Este é o relato de quem sobreviveu ao fogo. “Sobreviver” parece forte demais. Mas não é. O verbo é mesmo esse, porque um incêndio é uma batalha desigual. Ele é forte demais, grande demais, rápido demais. Num instante, o ar queima. As distâncias encurtam-se. As chamas, que estavam longe, surgem ao nosso lado. Falha tudo. Não há armas suficientes.
Pela primeira vez, falo na primeira pessoa para escrever um texto para o jornal. Ironia do destino, há 28 anos, estreei-me nas reportagens para o Expresso com a cobertura de um incêndio na zona da Lousã. É diferente. Desta vez, mete medo a sério. Somos nós no centro da narrativa, a tomar decisões e a pensar rápido. A ter de escolher entre ficar e partir, entre deixar tudo para trás, ou correr o risco de nos perdermos com demoras.
No sábado, dia 12, as férias no paraíso que é a barragem de Castelo de Bode, acabaram de repente. Éramos sete, numa casa alugada para umas férias em família. O fogo, que estava longe, chegou-nos ao perto muito depressa. As chamas passaram por cima da casa. Rodearam as paredes. Incendiaram dois carros, enquanto aguardávamos, fechados na grande sala, com tudo cerrado e toalhas molhadas na cara, que tudo passasse.
Passou. Mas voltava. A casa protegeu-nos, mas começaram a ouvir-se explosões, que tentávamos adivinhar de que seriam. Eram os carros lá fora, num imenso jardim que parecia longe de perigo, mas não era. Um militar apareceu na rua e só gritava “fujam, fujam!”. Pedimos ajuda e ela veio.
A GNR levou os meus pais, ajudou a retirar a minha mãe que está numa cadeira de rodas, e seguimo-los com o carro que sobrou e um saco com as carteiras e os telemóveis que conseguimos agarrar na pressa de fugir. Ah, claro, e os remédios da minha mãe, que, na verdade, são o mais importante.
Percorremos cinco quilómetros para encontrar um ar respirável. Passamos entre cinzas fumegantes, restos de fogo que se mantinha vivo até à borda da estrada e restos de árvores a arder. O fumo embacia a paisagem que, pouco tempo antes era verde e esplendorosa e agora é um susto cinzento e negro. O ar queima.
Fomos parar ao sossego de um largo da igreja, na aldeia da Serra, onde se reuniram os “retirados”, ou “evacuados”, que é o nome que passamos a ter. Gente, como nós, apardalada. De lenços a tapar a cara e os olhos raiados. A trocar nomes de terriolas perdidas no meio dos montes e vales. A tentar perceber onde “ele anda”. Por onde passou, o que levou.

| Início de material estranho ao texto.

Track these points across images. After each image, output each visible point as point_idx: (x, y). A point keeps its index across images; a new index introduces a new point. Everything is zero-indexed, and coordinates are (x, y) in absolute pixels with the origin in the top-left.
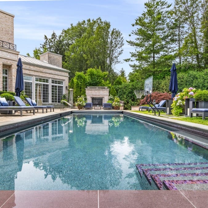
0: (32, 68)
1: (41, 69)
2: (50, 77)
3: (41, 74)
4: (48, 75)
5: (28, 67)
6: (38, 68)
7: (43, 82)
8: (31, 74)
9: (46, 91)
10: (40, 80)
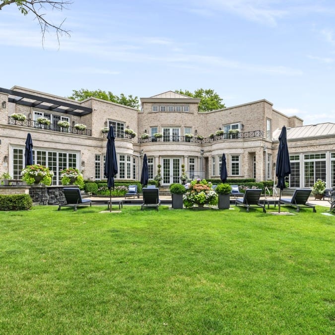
0: (299, 143)
1: (312, 142)
2: (327, 149)
3: (312, 149)
4: (323, 148)
5: (293, 144)
6: (308, 142)
7: (316, 158)
8: (298, 152)
9: (322, 170)
10: (312, 157)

‘Ele’ é o fogo, que é o protagonista principal. Os bombeiros parecem playmobis ao pé das paredes que as chamas formam. Os carros, que nas garagens das corporações parecem gigantes, tornam-se minúsculos. A água não chega. Nunca é suficiente. As mangueiras não vão a todo o lado. Também aqui a esperança vem do céu. Chamam-se aviões, descarregam a única água que apaga este fogo. E dá alguma trégua.
Voltamos para Lisboa. Sãos e salvos, como sabe muito bem dizer. Quando ligo a televisão, fala-se num número recorde de “ocorrências” que levou a Proteção Civil a desdobrar-se em tarefas e a distribuir peças pelo mapa de um país em chamas por todo o lado. O incêndio de Tomar é um dos muitos e fiquei a saber que sou uma dos 78 retirados. Vou registar isso no meu curriculum. Do sofá da minha sala, os números que se despejam sobre “meios aéreos”, “operacionais no terreno” ou forças “disponibilizadas” até fazem parecer que tudo corre bem. Mas não corre. E, desta vez, a culpa não foi do Siresp. Em Venda, as comunicações não falharam. Valeu-nos isso.